Häufig heißt es, die dauerhafte Überlastung von Doktoranden und Postdocs beruhe auf ungerechten Angestelltenverhältnissen. 20 Stunden stehen meist im Vertrag, aber in der Regel fällt viel mehr Arbeit an, als auf einer halben Stelle abzuarbeiten ist. Für das, was man leisten müsse, habe man zu wenig Zeit und zu wenig Geld, sagt Anna Tschaut, Vorsitzende des Doktorandenvereins Thesis. Eigentlich sollte der Fokus auf der Promotion oder der eigenen Forschung liegen. Nur so gibt es die Möglichkeit, die Karriere voranzubringen und später auf eine Professur zu kommen. Doch häufig geht ein Großteil der Zeit für Arbeit am Lehrstuhl drauf: an Forschungsanträgen mitschreiben, Vorlesungen vorbereiten und halten, Verwaltungstätigkeiten und Zuarbeit für den Professor. "Ausbeutung ist das nicht", sagt Wolfgang Herrmann, Präsident der Technischen Universität München. Den Umgang mit Studenten zu lernen und wie man Anträge richtig schreibt, das seien wertvolle Erfahrungen für das wissenschaftliche Berufsleben. "Wenn man allerdings so viel malochen muss, dass man fünf oder sechs Jahre für die Dissertation braucht, ist das ein Unding", sagt Herrmann.

De facto liegt die durchschnittliche Promotionsdauer in vielen Fächern bei deutlich über vier Jahren. Schon das ist für junge Wissenschaftler sehr problematisch: Weil ihre Verträge oder Stipendien meist auf maximal drei Jahre befristet sind, stehen sie unter permanentem Druck, mit der Promotion voranzukommen, während die Arbeitszeit für andere Dinge draufgeht. Die Gefahr, mit einer halb fertigen Dissertation, aber ohne Geld dazustehen, setzt der Psyche zu. Das gilt auch für Postdocs, deren Vertragslaufzeiten zu kurz sind, um ihre Forschungsprojekte zu schaffen.

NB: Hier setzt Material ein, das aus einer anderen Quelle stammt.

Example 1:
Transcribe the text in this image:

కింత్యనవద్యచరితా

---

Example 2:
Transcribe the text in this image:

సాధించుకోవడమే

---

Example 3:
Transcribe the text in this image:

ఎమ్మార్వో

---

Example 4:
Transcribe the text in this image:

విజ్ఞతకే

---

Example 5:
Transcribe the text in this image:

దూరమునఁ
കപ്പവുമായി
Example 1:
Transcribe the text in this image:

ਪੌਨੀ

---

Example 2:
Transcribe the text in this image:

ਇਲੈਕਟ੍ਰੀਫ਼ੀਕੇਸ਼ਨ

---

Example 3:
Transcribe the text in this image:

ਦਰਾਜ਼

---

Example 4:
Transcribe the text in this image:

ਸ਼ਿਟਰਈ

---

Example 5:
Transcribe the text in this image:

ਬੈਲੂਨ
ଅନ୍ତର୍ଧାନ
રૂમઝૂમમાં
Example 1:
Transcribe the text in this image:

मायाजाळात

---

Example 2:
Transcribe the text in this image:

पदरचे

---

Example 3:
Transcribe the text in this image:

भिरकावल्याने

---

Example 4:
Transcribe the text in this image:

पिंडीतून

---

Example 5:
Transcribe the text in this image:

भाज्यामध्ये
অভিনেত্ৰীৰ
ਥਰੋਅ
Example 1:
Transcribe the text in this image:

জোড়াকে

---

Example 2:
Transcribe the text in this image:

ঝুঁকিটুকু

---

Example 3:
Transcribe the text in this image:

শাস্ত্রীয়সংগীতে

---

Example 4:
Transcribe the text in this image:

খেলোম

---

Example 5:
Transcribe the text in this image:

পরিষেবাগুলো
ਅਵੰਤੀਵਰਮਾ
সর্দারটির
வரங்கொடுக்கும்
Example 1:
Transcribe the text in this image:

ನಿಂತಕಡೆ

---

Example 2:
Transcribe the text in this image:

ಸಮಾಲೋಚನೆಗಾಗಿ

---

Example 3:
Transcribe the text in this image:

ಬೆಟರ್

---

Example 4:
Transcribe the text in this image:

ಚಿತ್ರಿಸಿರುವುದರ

Dieser Artikel stammt aus der ZEIT Nr. 36 vom 03.09.2015.

Muss der Prof immer bereitstehen?

Wenn ein Professor an seinem Lehrstuhl zwei Doktoranden beschäftigt, kann er diese vernünftig betreuen. Aber was, wenn er fünf hat, zehn oder zwanzig, vielleicht sogar dreißig? Reicht seine Zeit dann auch für eine gute Betreuung? Schwer zu sagen. Und was heißt überhaupt gute Betreuung? Tägliche Mailwechsel? Wöchentlicher Austausch? Einmal im Monat, dafür intensiv? Auch hier: schwer zu sagen. "Das hängt vom jeweiligen Fach und auch vom jeweiligen Professor ab", sagt TU-München-Präsident Wolfgang Herrmann. Eine Obergrenze an maximal zu betreuenden Doktoranden lehnen im Wissenschaftssystem fast alle ab. Stattdessen fordert der wissenschaftliche Nachwuchs individuelle Betreuungsvereinbarungen. "Von vornherein festzulegen, wie die Betreuung durch den Professor aussieht, würde extrem helfen", sagt Anna Tschaut von der Doktorandenvereinigung Thesis. Auch der Deutsche Hochschulverband, quasi die Professorengewerkschaft, empfiehlt Betreuungsvereinbarungen – auf freiwilliger Basis. "Versuche, Hochschullehrern die Vereinbarungen per Gesetz vorzuschreiben, sind ein unzulässiger Eingriff in die Autonomie der Fakultäten", sagt ihr Präsident Bernhard Kempen. Zu viel sollte man von seinem Doktorvater oder seiner Doktormutter laut Kempen auf jeden Fall nicht erwarten: "Die Dissertation muss ihren Charakter als eigenständige wissenschaftliche Leistung behalten. Die Beratung ist daher auf grundlegende Fragen zu beschränken."